- [THE PROBLEM]: Find the number of lines containing the string "shows" in the data. Answer with the number by itself.

- [DATASET CONTENT]:
········

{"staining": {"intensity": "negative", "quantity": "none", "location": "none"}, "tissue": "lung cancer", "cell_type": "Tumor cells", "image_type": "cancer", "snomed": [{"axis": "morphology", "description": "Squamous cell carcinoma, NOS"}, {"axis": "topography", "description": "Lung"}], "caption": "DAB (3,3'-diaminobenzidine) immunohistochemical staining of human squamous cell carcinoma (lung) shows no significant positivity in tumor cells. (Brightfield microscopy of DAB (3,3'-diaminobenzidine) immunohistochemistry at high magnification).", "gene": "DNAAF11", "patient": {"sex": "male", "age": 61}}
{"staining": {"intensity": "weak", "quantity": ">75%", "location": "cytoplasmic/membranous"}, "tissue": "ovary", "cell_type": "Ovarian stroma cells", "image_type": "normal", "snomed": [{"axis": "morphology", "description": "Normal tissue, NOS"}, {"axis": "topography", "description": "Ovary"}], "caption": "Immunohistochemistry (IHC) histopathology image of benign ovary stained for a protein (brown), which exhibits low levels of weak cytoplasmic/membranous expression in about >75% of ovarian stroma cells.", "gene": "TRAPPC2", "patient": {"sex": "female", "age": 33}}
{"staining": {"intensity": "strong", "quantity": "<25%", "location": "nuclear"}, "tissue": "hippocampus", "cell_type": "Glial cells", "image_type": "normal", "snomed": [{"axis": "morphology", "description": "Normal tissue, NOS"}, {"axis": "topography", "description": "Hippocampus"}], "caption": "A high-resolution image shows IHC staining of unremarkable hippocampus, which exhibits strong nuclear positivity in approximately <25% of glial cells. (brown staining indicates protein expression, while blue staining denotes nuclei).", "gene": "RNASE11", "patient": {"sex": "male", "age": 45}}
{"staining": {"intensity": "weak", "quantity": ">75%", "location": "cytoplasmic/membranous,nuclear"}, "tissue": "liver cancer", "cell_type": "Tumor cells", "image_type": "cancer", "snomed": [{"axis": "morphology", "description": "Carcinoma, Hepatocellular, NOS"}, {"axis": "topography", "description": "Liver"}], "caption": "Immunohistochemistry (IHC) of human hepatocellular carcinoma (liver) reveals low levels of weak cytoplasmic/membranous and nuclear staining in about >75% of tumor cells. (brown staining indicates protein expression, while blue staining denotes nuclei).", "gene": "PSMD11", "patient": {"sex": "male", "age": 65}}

········

- [YOUR RESPONSE]: 2